- PASSAGE FOR REVIEW:
[m-dev.] Contribution: Pretty Printing Library

Mark Anthony BROWN dougl at cs.mu.OZ.AU
Wed Apr 12 14:00:29 AEST 2000
Previous message: [m-dev.] Contribution: Pretty Printing Library
Next message: [m-dev.] Contribution: Pretty Printing Library
Messages sorted by: [ date ] [ thread ] [ subject ] [ author ]
Hi,

Here's my first round of review comments.  I still have a few
things to look into...There'll be more to come.

Cheers,
Mark.

Ralph Becket writes:
> 
> Okay, I've attached the latest version of pprint.m and a couple of
> example files for you to have a look at.  pprint hasn't changed
> much; the main thing is that I've added pprint__to_doc/[1,2]
> which will convert arbitrary objects into docs for pretty printing
> (the two argument version takes a `depth' parameter which specifies
> how far into a structure to go before just printing `...')  example.m
> shows off to_doc/[1,2] at work.  I've also added a few words of
> explanation at the head of the file, although I think it'd be better
> to expand the explanation of the basic doc constructors instead.

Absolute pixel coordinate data
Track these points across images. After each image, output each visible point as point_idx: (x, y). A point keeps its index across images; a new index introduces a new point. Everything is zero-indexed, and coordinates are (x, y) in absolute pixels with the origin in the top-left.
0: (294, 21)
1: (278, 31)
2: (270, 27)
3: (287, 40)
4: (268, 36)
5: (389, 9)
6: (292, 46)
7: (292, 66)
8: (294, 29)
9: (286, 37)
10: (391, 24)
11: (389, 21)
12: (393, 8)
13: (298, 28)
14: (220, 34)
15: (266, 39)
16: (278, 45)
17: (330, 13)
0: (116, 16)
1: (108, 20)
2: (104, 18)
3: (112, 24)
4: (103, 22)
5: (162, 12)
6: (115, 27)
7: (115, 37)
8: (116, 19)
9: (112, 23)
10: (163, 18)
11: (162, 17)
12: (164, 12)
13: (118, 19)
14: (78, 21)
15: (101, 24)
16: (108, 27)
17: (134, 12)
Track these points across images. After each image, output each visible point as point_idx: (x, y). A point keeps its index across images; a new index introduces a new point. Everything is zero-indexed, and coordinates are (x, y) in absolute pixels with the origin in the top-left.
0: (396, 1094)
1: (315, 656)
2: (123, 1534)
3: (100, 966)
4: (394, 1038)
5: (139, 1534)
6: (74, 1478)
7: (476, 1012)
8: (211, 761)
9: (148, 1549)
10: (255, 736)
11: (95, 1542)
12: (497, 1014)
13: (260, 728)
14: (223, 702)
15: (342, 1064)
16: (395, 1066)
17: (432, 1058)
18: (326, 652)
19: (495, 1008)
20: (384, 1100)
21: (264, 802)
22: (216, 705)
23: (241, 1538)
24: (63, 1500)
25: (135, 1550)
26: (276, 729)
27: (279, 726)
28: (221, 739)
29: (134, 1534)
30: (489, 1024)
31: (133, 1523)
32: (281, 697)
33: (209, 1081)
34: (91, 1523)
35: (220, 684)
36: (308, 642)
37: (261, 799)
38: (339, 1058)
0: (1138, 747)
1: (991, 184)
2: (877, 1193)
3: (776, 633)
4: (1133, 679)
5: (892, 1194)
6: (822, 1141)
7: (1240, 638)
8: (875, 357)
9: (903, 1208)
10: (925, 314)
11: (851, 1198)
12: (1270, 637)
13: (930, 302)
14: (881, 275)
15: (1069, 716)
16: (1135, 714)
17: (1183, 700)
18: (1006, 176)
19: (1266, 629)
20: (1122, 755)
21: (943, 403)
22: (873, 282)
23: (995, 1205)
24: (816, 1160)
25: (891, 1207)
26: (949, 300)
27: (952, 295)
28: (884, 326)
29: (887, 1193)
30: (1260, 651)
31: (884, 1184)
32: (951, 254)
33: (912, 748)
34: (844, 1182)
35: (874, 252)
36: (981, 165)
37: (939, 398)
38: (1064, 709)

- ACTIVITY: Please say which example file, according to the pretty printing library message, shows off to_doc/[1,2] at work.

- OUTPUT FOR THIS TASK: example.m